Cependant on ne niera pas que le domaine du droit effectif soit celui de la représentation, puisque c'est l'extériorité des vouloirs qui le constitue ; mais force est d'admettre qu'il relève
d'une origine plus originelle que lui-même, si l'on peut dire, puisque la représentation dont il est l'ordre n'a de sens qu'à être celle d'une
personne préalable.
Et puis on ne soulignera jamais assez les conséquences effroyables,
d'ailleurs contenues dans la simple mention de l'esclavage, d'une conception du droit où la représentation et l'être seraient simplement identifiés.
Car à ce compte-là, l'énorme majorité des humains qui préfère courber l'échine et se conformer plutôt que d'affirmer sa liberté échapperait à la personnalité, la liberté y restant en effet
purement subjective, et donc "sans réalité".
Identifier la personnalité, c'est-à-dire l'humanité, à sa représentation est donc une thèse qui n'est pas seulement irrecevable pour la raison logique qu'elle ne vaut que pour la seule figure du
maître consistant à identifier la vérité avec la représentation (seul est vraiment humain celui qui s'est représenté comme tel) -, mais qui l'est aussi pour la raison morale qu'elle revient à exclure de l'humain la majorité des hommes, ceux-là même qui sont
encore et toujours humains d'avoir choisi de croire qu'on pouvait indéfiniment trouver des arrangements, et d'avoir eu tort de faire ce choix.
Car seul un sujet de droit, une personne autrement dit, peut avoir tort - vraie raison qui montre l'antériorité ontologique de la personne sur une reconnaissance dont il est dès lors absolument
impossible d'accepter qu’elle ne soit jamais conditionnelle.
Quant à la thèse selon laquelle la reconnaissance qu'on dit institutrice
de la personne le serait précisément de n'être reconnaissance que de reconnaissance, dans la pure formalité de l'institution du droit comme tel, c'est une abstraction ou un coup de force, selon
le point de vue qu'on prendra : abstraction parce que c'est ce qu'on peut formaliser en partant du fait qu'il y a des personnes ; et coup de force parce qu'à poser une telle origine on saute à
pieds joints dans un domaine tout constitué, celui du droit, alors que c'est au contraire dans la nécessité qu'il se constitue toujours à nouveau que réside son essence.

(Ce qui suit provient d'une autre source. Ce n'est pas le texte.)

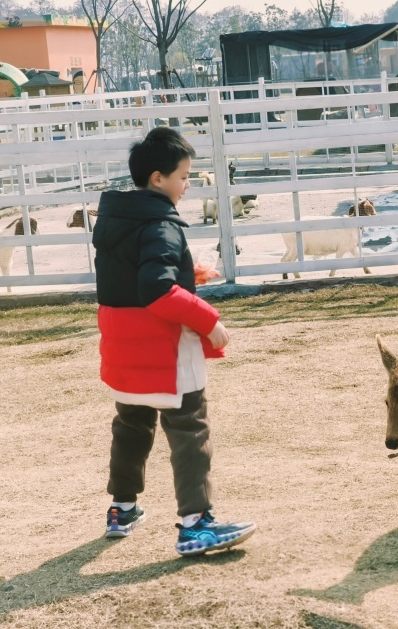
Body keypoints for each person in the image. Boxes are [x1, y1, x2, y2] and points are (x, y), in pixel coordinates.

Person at [93, 127, 256, 556]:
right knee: (189, 427)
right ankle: (196, 524)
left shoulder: (116, 219)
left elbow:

Car si la reconnaissance qui institue le droit n'est possible qu'à porter sur une légitimité préalable (sinon il peut bien y avoir quelque chose
à constater, mais il n'y aura rien à reconnaître), cette essence n'est intelligible que comme
le mouvement par lequel le droit se constitue de se précéder juridiquement lui-même (ce qu'on peut traduire simplement en disant qu'il n'y a
jamais de droit que ce ne soit à bon droit).